Are Homeland Security Planes Compiling a List of “Terrorists” at Portland Protests?

The whole thing is extremely creepy, and it’s probably only the staggering incompetence of the Trump administration that’s keeping it from being even worse.

A protester wearing a bear-skin cape sits along the Justice Center steps on July 25. (Alex Wittwer)

How can we find out whether the Department of Homeland Security spy plane spotted on the tarmac at PDX is equipped with surveillance electronics to spy on Black Lives Matter protesters? Is DHS assembling a list of "terrorists" for future targets? —Inga W.

Come, come, Inga; you can't just say "DHS spy plane" and expect me to know what you're talking about. Do you mean the Cessna Caravan that circled downtown Portland for three hours on June 13? Or one of the two Beechcraft Super King Air 350s that did the same on July 22, 28, and 29?

Then again, maybe you mean the U.S. Air Force Dornier 328 surveillance plane than made five flights over Portland from July 21 to 23. Or perhaps you're talking about the Lockheed P-3 AWACS plane (as seen in Iraq Wars I and II!) that turned up at PDX on July 23?

In any case, as reported in WW on Aug. 5, the flight patterns of at least the first three planes above are consistent with an electronic surveillance technology called "dirtboxing."

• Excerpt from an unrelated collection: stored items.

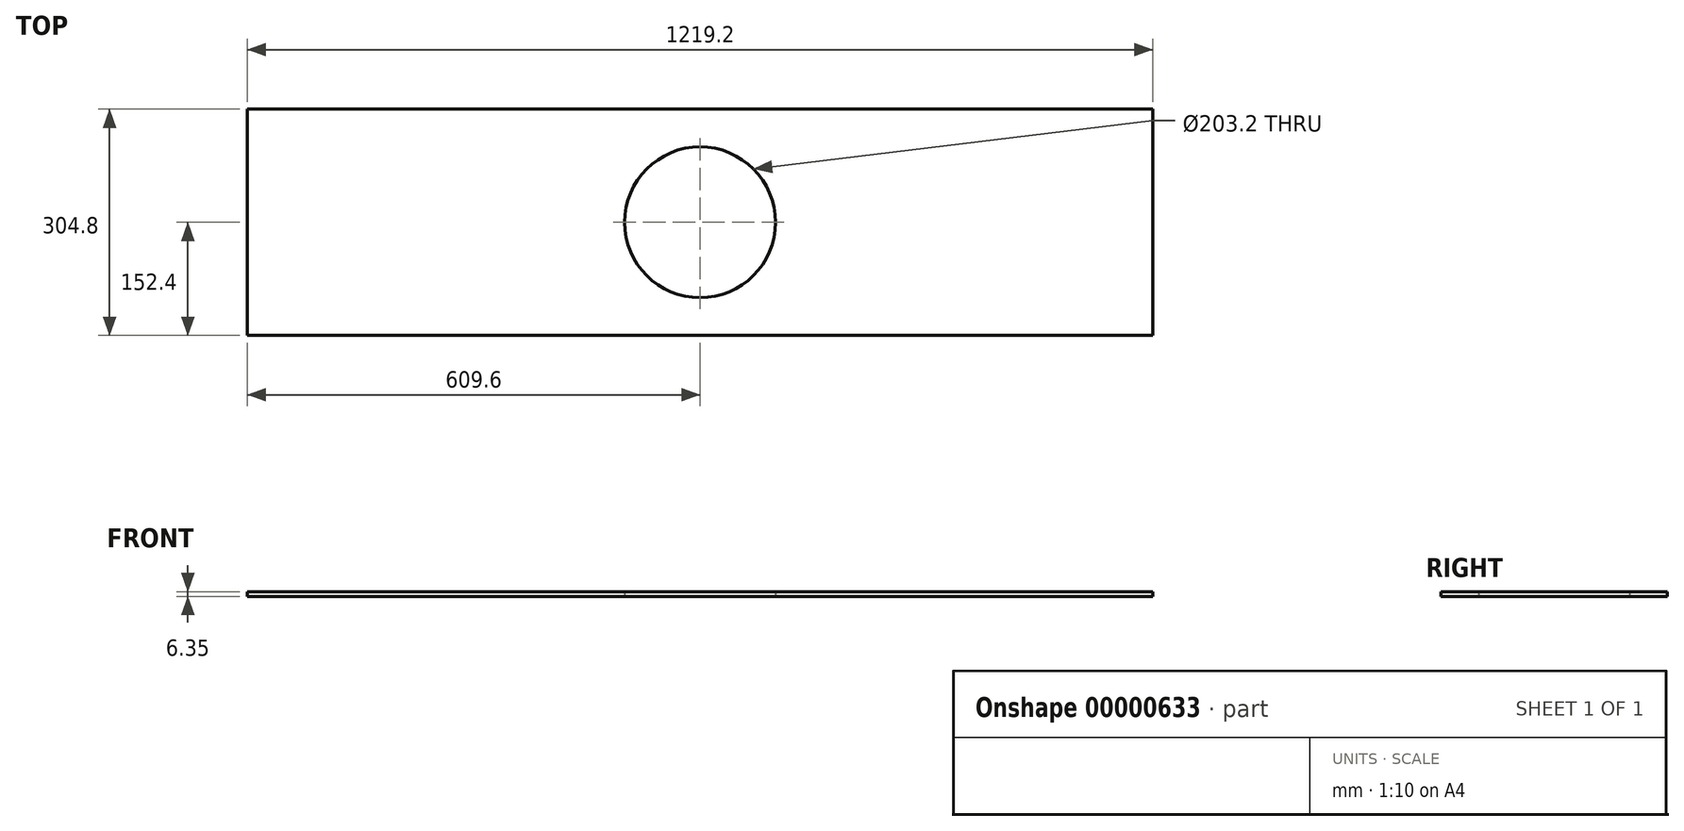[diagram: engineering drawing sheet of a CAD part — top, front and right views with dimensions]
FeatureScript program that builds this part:
annotation { "Feature Type Name" : "Feature", "Feature Type Description" : "" }
export const myFeature = defineFeature(function(context is Context, id is Id, definition is map)
    precondition{}
    {
        {
            var Q0;
            Q0=qCreatedBy(makeId("Top.planeOp"),FACE);
            var sketch = newSketch(context, id + "F0", { "sketchPlane" : qUnion([Q0])});
            skLineSegment(sketch, "E0", {"start": v(0, 0) * mm, "end": v(1219.2, 0) * mm});
            skLineSegment(sketch, "E1", {"start": v(1219.2, 0) * mm, "end": v(1219.2, 304.8) * mm});
            skLineSegment(sketch, "E2", {"start": v(1219.2, 304.8) * mm, "end": v(0, 304.8) * mm});
            skLineSegment(sketch, "E3", {"start": v(0, 304.8) * mm, "end": v(0, 0) * mm});
            skCircle(sketch, "E4", {"center": v(609.6, 152.4) * mm, "radius": 101.6 * mm});
            skLineSegment(sketch, "E5", {"start": v(0, 152.4) * mm, "end": v(1219.2, 152.4) * mm, "construction": true});
            skSolve(sketch);
        }
        {
            var Q0;
            Q0=makeQuery(id+"F0.imprint","IMPRINT",FACE,{"disambiguationData":[TD([[makeQuery(id+"F0.imprint","IMPRINT",EDGE,{"derivedFrom":sQuery(id+"F0.wireOp",EDGE,"E0")}),1.0]])]});
            extrude(context, id + "F1", {"entities" : qUnion([Q0]), "depth" : 6.35 * mm});
        }
    });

A dirtbox is a high-tech wireless transmitter, sometimes mounted in a small plane, that pretends to be a cellphone tower. When your phone (and every other phone in the vicinity) tries to connect to this fake tower, the box collects its electronic serial number, its approximate location, and the time and duration of calls it makes. It can do this even if you're using a cellphone privacy app like Signal that encrypts your calls and texts. If you're not, it may get those as well.

Sure, the authorities might need a subpoena to connect that raw cell data to a name and address, but it doesn't matter. Say an ESN harvested at a Portland protest on June 29 turns up at a protest in Chicago on Sept. 5. That's suspicious enough to get that subpoena, no problem. Nice try, Osama!

Or, if they're in a hurry, they can just use the proximity-tracking function on a second dirtbox—in an unmarked van, say—to hunt your terrorist ass down in person.

The whole thing is extremely creepy, and it's probably only the staggering incompetence of the Trump administration that's keeping it from being even worse. In the meantime, protesters might consider picking up a cheap burner—or even, God forbid, leaving the phone at home.